Forts de leur succès en Afrique, les représentants de l’association ont annoncé la nomination de la conseillère départementale Hélène Pollozec, comme marraine de l’association : « Le Conseil départemental n’est pas encore un partenaire officiel de l’association mais il l’accompagne sur des actions, à travers l’Agence de Développement et d’Innovation de Mayotte. On a un territoire qui regorge de richesses et qu’il faut exporter. C’est un honneur d’être marraine de l’association », a-t-elle déclaré.

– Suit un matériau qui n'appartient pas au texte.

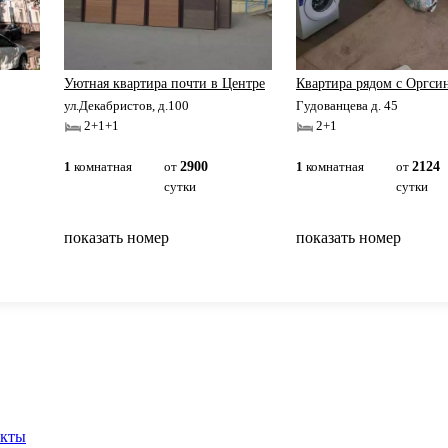
Уютная квартира почти в Центре
Квартира рядом с Оргси
ул.Декабристов, д.100
Гудованцева д. 45
2+1+1
2+1
1
комнатная
от
2900
1
комнатная
от
2124
сутки
сутки
показать номер
показать номер
вернуться на главную
акты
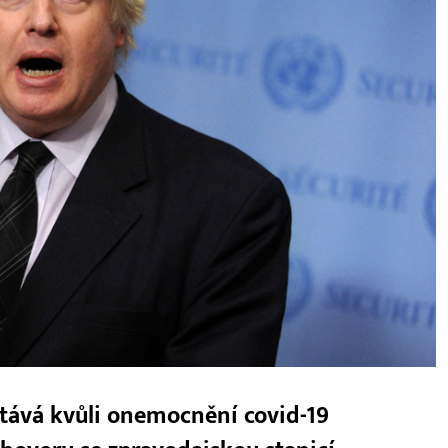
stává kvůli onemocnění covid-19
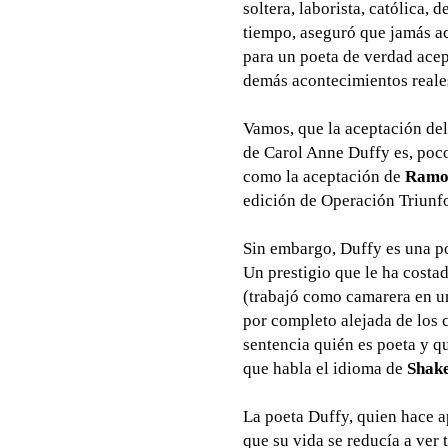
soltera, laborista, católica,
tiempo, aseguró que jamás ace
para un poeta de verdad acep
demás acontecimientos reales 
Vamos, que la aceptación de
de Carol Anne Duffy es, poco
como la aceptación de
Ramo
edición de Operación Triunf
Sin embargo, Duffy es una po
Un prestigio que le ha costa
(trabajó como camarera en un
por completo alejada de los 
sentencia quién es poeta y qu
que habla el idioma de
Shak
La poeta Duffy, quien hace 
que su vida se reducía a ver 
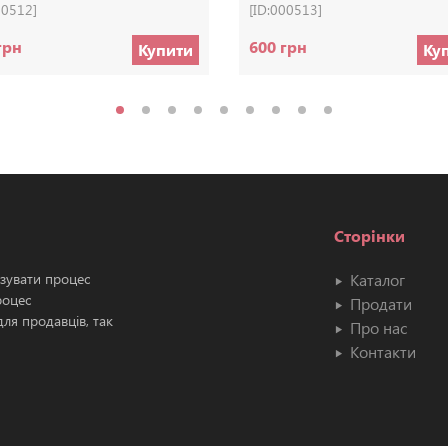
00512]
[ID:000513]
грн
600 грн
Купити
Ку
Сторінки
ізувати процес
Каталог
роцес
Продати
ля продавців, так
Про нас
Контакти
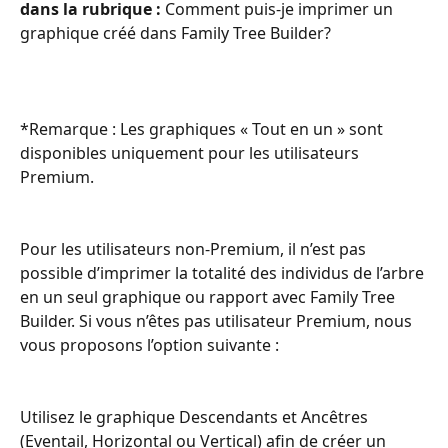
dans la rubrique : 
Comment puis-je imprimer un 
graphique créé dans Family Tree Builder?
​​​​ ​
*Remarque : Les graphiques « Tout en un » sont 
disponibles uniquement pour les utilisateurs 
Premium.
Pour les utilisateurs non-Premium, il n’est pas 
possible d’imprimer la totalité des individus de l’arbre 
en un seul graphique ou rapport avec Family Tree 
Builder. Si vous n’êtes pas utilisateur Premium, nous 
vous proposons l’option suivante :
Utilisez le graphique Descendants et Ancêtres 
(Eventail, Horizontal ou Vertical) afin de créer un 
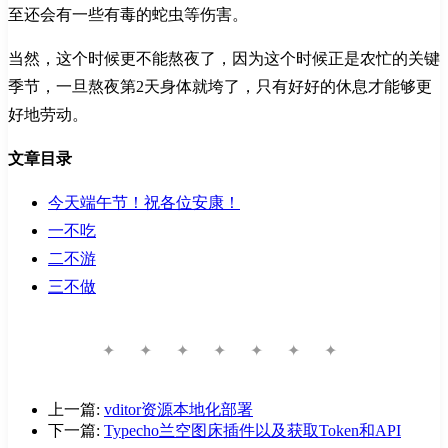
至还会有一些有毒的蛇虫等伤害。
当然，这个时候更不能熬夜了，因为这个时候正是农忙的关键
季节，一旦熬夜第2天身体就垮了，只有好好的休息才能够更
好地劳动。
文章目录
今天端午节！祝各位安康！
一不吃
二不游
三不做
✦ ✦ ✦ ✦ ✦ ✦ ✦
上一篇:
vditor资源本地化部署
下一篇:
Typecho兰空图床插件以及获取Token和API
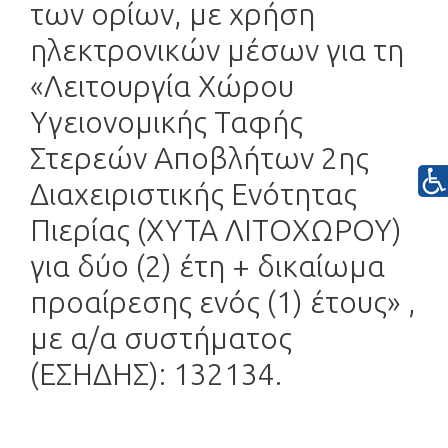
των ορίων, με χρήση
ηλεκτρονικών μέσων για τη
«Λειτουργία Χώρου
Υγειονομικής Ταφής
Στερεών Αποβλήτων 2ης
Διαχειριστικής Ενότητας
Πιερίας (ΧΥΤΑ ΛΙΤΟΧΩΡΟΥ)
για δύο (2) έτη + δικαίωμα
προαίρεσης ενός (1) έτους» ,
με α/α συστήματος
(ΕΣΗΔΗΣ): 132134.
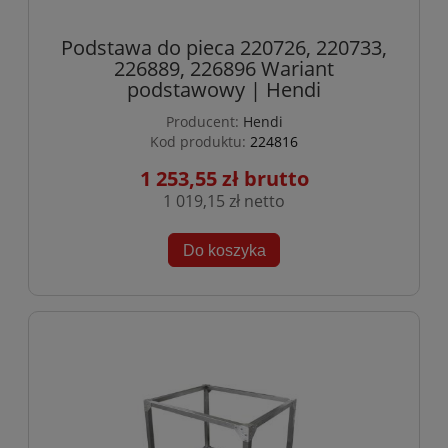
Podstawa do pieca 220726, 220733,
226889, 226896 Wariant
podstawowy | Hendi
Producent:
Hendi
Kod produktu:
224816
1 253,55 zł
1 019,15 zł
Do koszyka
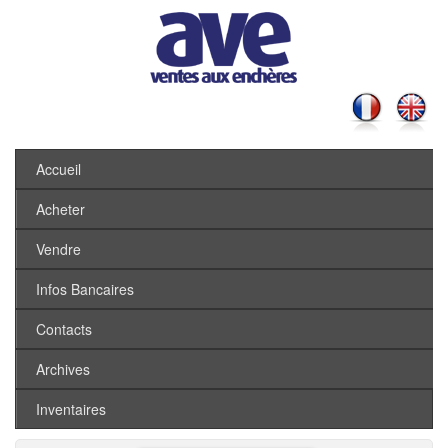
Accueil
Acheter
Vendre
Infos Bancaires
Contacts
Archives
Inventaires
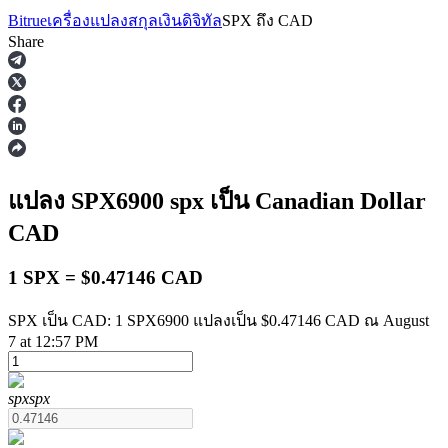
Bitrue
เครื่องแปลงสกุลเงินดิจิทัล
SPX
ถึง
CAD
Share
ฟิวเจอร์ส
แปลง SPX6900
spx
เป็น Canadian Dollar
CAD
1 SPX = $0.47146 CAD
SPX เป็น CAD: 1 SPX6900 แปลงเป็น $0.47146 CAD ณ August
7 at 12:57 PM
ฟิวเจอร์ส USDT
spx
spx
ฟิวเจอร์สที่ใช้ USDT เป็นหลักประกัน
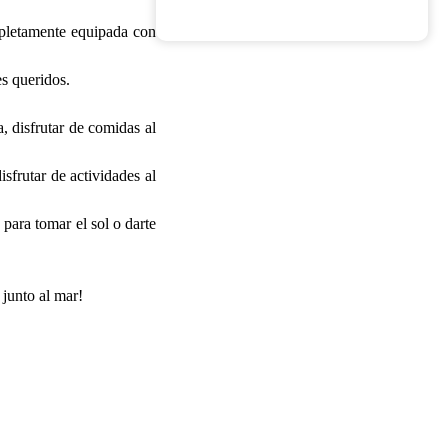
mpletamente equipada con
es queridos.
a, disfrutar de comidas al
sfrutar de actividades al
 para tomar el sol o darte
 junto al mar!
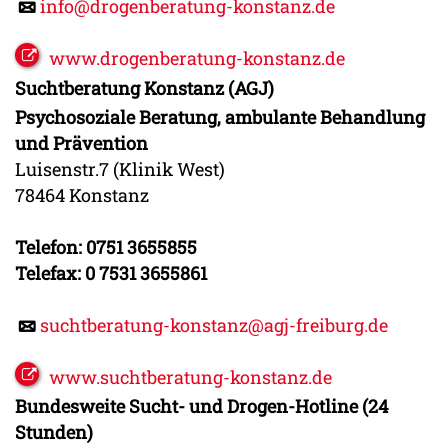
info@drogenberatung-konstanz.de
www.drogenberatung-konstanz.de
Suchtberatung Konstanz (AGJ)
Psychosoziale Beratung, ambulante Behandlung
und Prävention
Luisenstr.7 (Klinik West)
78464 Konstanz
Telefon: 0751 3655855
Telefax: 0 7531 3655861
suchtberatung-konstanz@agj-freiburg.de
www.suchtberatung-konstanz.de
Bundesweite Sucht- und Drogen-Hotline (24
Stunden)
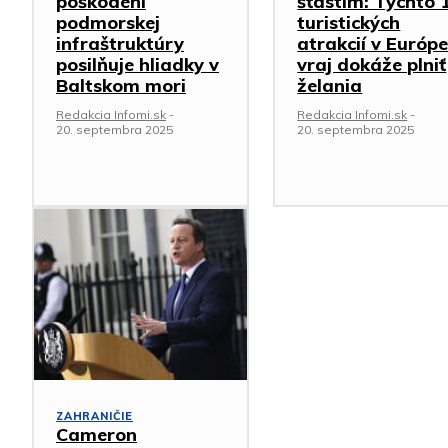
poškodení
šťastím: Týchto 
podmorskej
turistických
infraštruktúry
atrakcií v Európ
posilňuje hliadky v
vraj dokáže plniť
Baltskom mori
želania
Redakcia Infomi.sk
-
Redakcia Infomi.sk
-
20. septembra 2025
20. septembra 2025
ZAHRANIČIE
Cameron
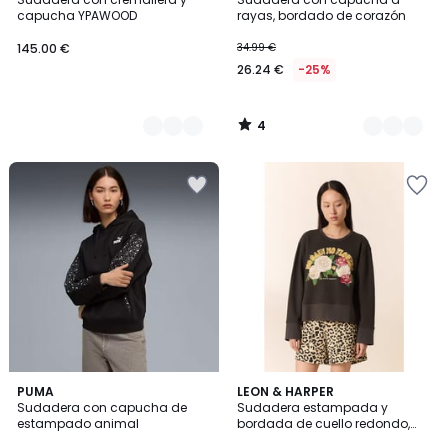
Colores
Colores
5
capucha YPAWOOD
rayas, bordado de corazón
145.00 €
34.99 €
26.24 €
-25%
4
/
5
3
PUMA
LEON & HARPER
/
Sudadera con capucha de
Sudadera estampada y
5
estampado animal
bordada de cuello redondo,
SORBET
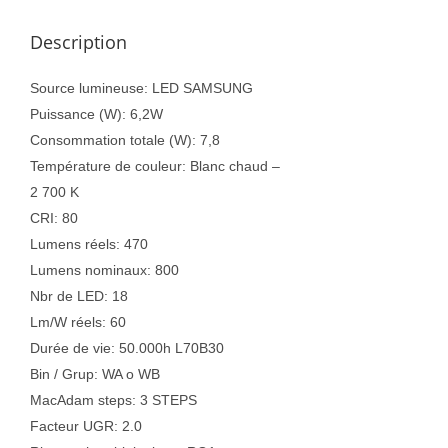
Description
Source lumineuse: LED SAMSUNG
Puissance (W): 6,2W
Consommation totale (W): 7,8
Température de couleur: Blanc chaud –
2 700 K
CRI: 80
Lumens réels: 470
Lumens nominaux: 800
Nbr de LED: 18
Lm/W réels: 60
Durée de vie: 50.000h L70B30
Bin / Grup: WA o WB
MacAdam steps: 3 STEPS
Facteur UGR: 2.0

Les perspectives de développement de l’association sont prometteuses. D’ores-et-déjà, la conseillère départementale a annoncé la création de « maisons de Mayotte » au Mozambique et en Chine, pour offrir aux artisans des lieux de vente. Mais les représentants de l’association ne souhaitent pas s’arrêter-là. Pour la prochaine édition de la foire internationale des produits africains en 2027, tous souhaitent qu’elle ait lieu à Mayotte.
« Nous avons peu entendu parler de nous dans le passé mais nous allons entendre parler de nous dans le futur (…) La participation récente de notre île à la FIPA a montré à quel point les opérations de coopération sont vastes et prometteuses (…) Le positionnement stratégique de Mayotte dans l’océan Indien peut jouer un rôle central, notamment auprès de partenaires plus lointains comme la Chine et contribuer à un avenir plus inclusif, ouvert à tous (…) On peut faire de Mayotte un modèle de réussite économique social. », a déclaré Zakia Meresse.
Mais pour répondre à ces défis, l’association nécessite d’être restructurée. Lors des discussions, les membres ont insisté sur la nécessité pour l’association de pouvoir disposer de fonds propres, en permettant à la population d’y adhérer. Actuellement, la Chambre régionale de l’économie sociale et solidaire travaille sur les statuts de l’association. D’autre part, des recrutements seront opérés pour la gestion administrative de la structure : « On arrive à un moment où tout va s’accélérer, il faut renforcer les statuts, avoir un organigramme clair », a commenté Hélène Pollozec.